Drivers with a licence issued by a country or territory which has been designated for licence exchange purposes (https://www.gov.uk/exchange-foreign-driving-licence/y/yes/car-or-motorcycle/a-designated-country-countries-with-exchange-agreements-with-great-britain), which includes Canada, Australia and New Zealand, can then exchange their licence for a UK licence.
Drivers with a licence issued by other countries must apply for a provisional driving licence and pass both a theory and practical driving test. This requirement is for road safety reasons, to ensure that drivers meet our high domestic standards.
There are no current plans to extend the period for which people can drive in GB using their foreign driving licence. The current cut off point of 12 months ensures that all resident drivers meet the GB level of road safety standard as soon as possible while recognising that, when relocating from another country, there may be many things that people need to attend to as part of taking up residency.
This approach also mirrors the fact that foreign visitors who do not become resident are able to drive for up to 12 months on their home licences. Drivers who have passed a test in another country, will have experience of practical driving in their home country (or up to 12 months as a resident here). As there is or has been no assessment of their practical skills once resident in GB, it is difficult to estimate the road safety risk they present, it is therefore important that this is assessed within a reasonable timeframe.
We can recognise the driving test standards of another country as a ‘designated country’ (for licence exchange) following a detailed assessment of the skills needed to be demonstrated, as well as the nature of the test itself. It is possible for countries to be added through legislation to this list of designated countries. Given the current pressures of the pandemic, the process to assess and ultimately legislate to either designate more countries or to amend legislation to increase the 12-month period would take time. The DVSA is currently focused on ensuring mobile emergency workers continue to have access to practical tests whilst urgently developing solutions to address the backlog in practical driving testing caused by the pandemic.
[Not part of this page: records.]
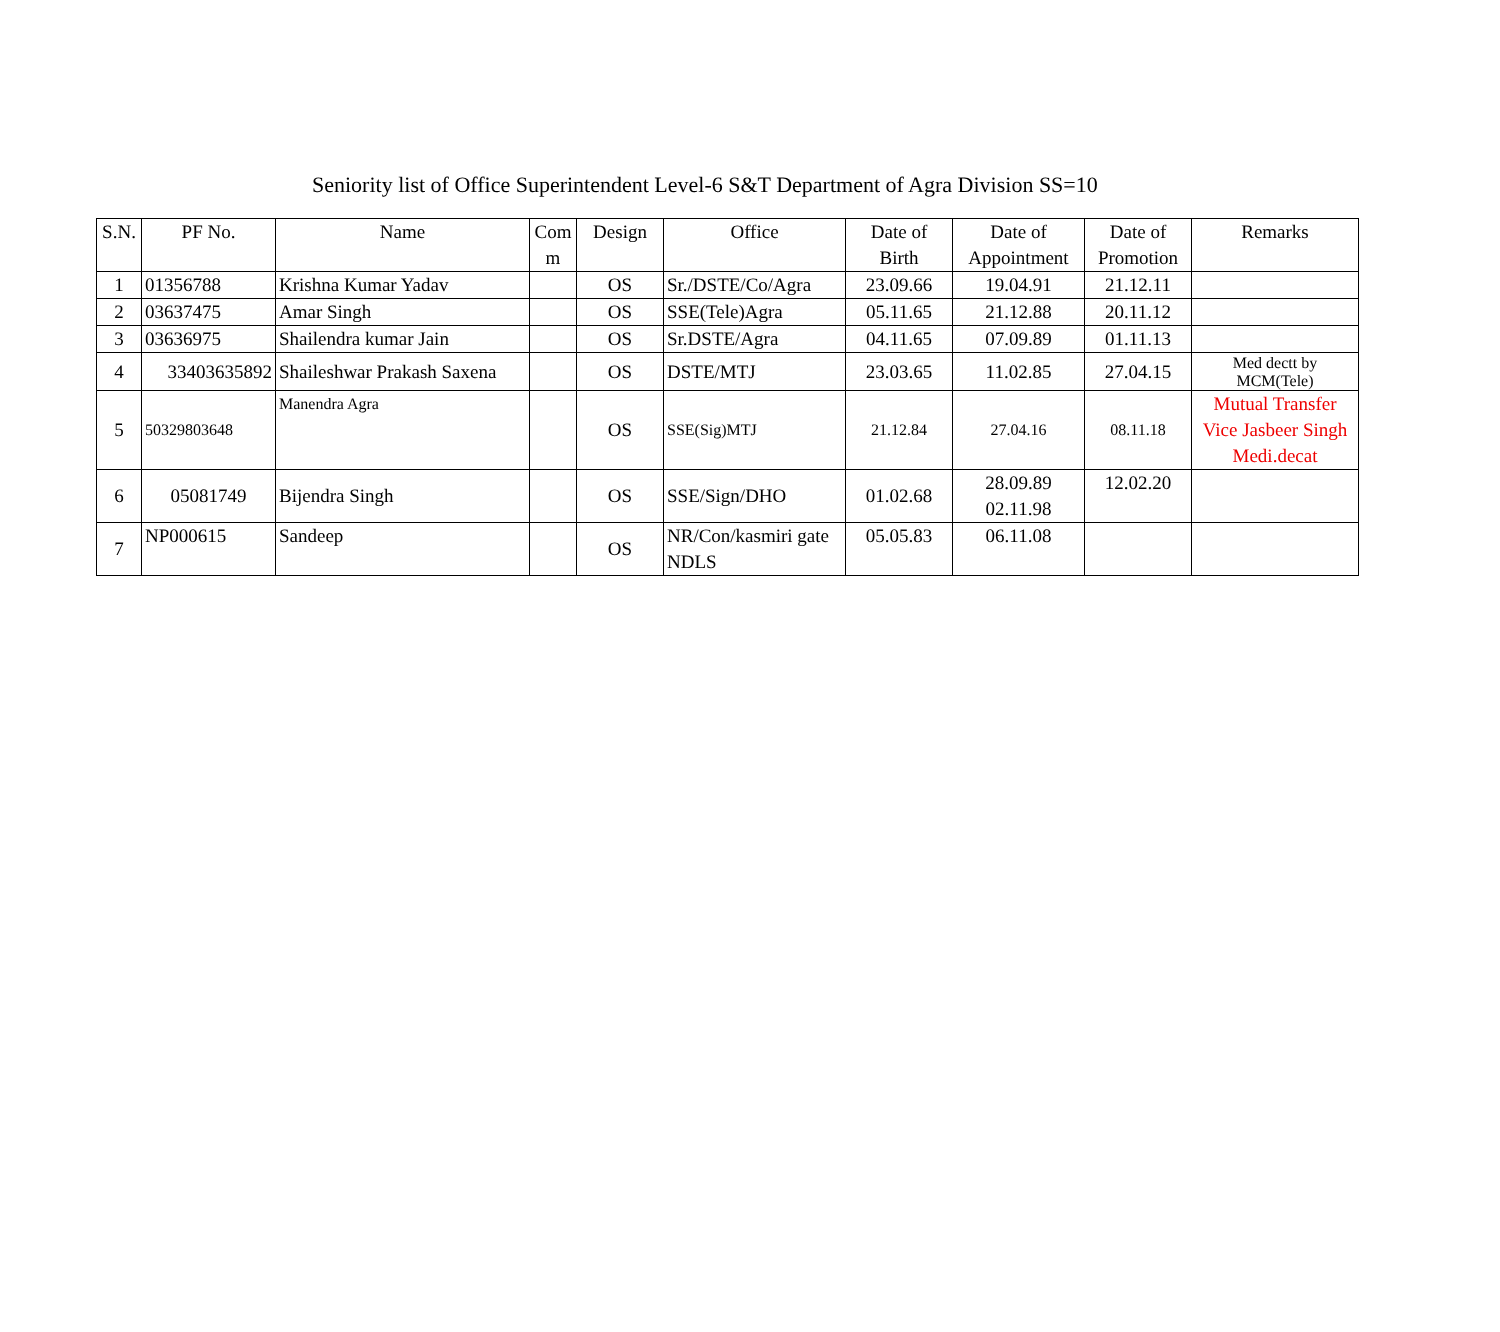Seniority list of Office Superintendent Level-6 S&T Department of Agra Division SS=10
| S.N. | PF No. | Name | Com m | Design | Office | Date of Birth | Date of Appointment | Date of Promotion | Remarks |
| --- | --- | --- | --- | --- | --- | --- | --- | --- | --- |
| 1 | 01356788 | Krishna Kumar Yadav | | OS | Sr./DSTE/Co/Agra | 23.09.66 | 19.04.91 | 21.12.11 | |
| 2 | 03637475 | Amar Singh | | OS | SSE(Tele)Agra | 05.11.65 | 21.12.88 | 20.11.12 | |
| 3 | 03636975 | Shailendra kumar Jain | | OS | Sr.DSTE/Agra | 04.11.65 | 07.09.89 | 01.11.13 | |
| 4 | 33403635892 | Shaileshwar Prakash Saxena | | OS | DSTE/MTJ | 23.03.65 | 11.02.85 | 27.04.15 | Med dectt by MCM(Tele) |
| 5 | 50329803648 | Manendra Agra | | OS | SSE(Sig)MTJ | 21.12.84 | 27.04.16 | 08.11.18 | Mutual Transfer Vice Jasbeer Singh Medi.decat |
| 6 | 05081749 | Bijendra Singh | | OS | SSE/Sign/DHO | 01.02.68 | 28.09.89 02.11.98 | 12.02.20 | |
| 7 | NP000615 | Sandeep | | OS | NR/Con/kasmiri gate NDLS | 05.05.83 | 06.11.08 | | |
The DVSA has had to suspend routine driving tests during the series of national restrictions and lockdowns since March 2020 and appreciates that this has caused a considerable backlog of candidates waiting for practical driving tests. As noted above, the DVSA is looking at a range of measures to increase testing capacity once restrictions are eased. These include offering overtime and annual leave buy back to examiners, asking all those qualified to carry out tests who do not currently to do so, and conducting out of hours testing (such as on public holidays). A recruitment campaign is also underway to increase the overall number of driving examiners available for testing.
The DVSA is currently responding to requests for driving tests from organisations on behalf of frontline mobile emergency workers, who require a driving licence to carry out duties in their employment role. This is a limited service subject to examiner resource and is restricted to candidates working in health and social care, and public bodies providing a service in the national interest. The DVSA is contacting eligible organisations to explain how to nominate candidates; candidates cannot apply themselves. This service will of course extend to any foreign licence holder who meets this criterion.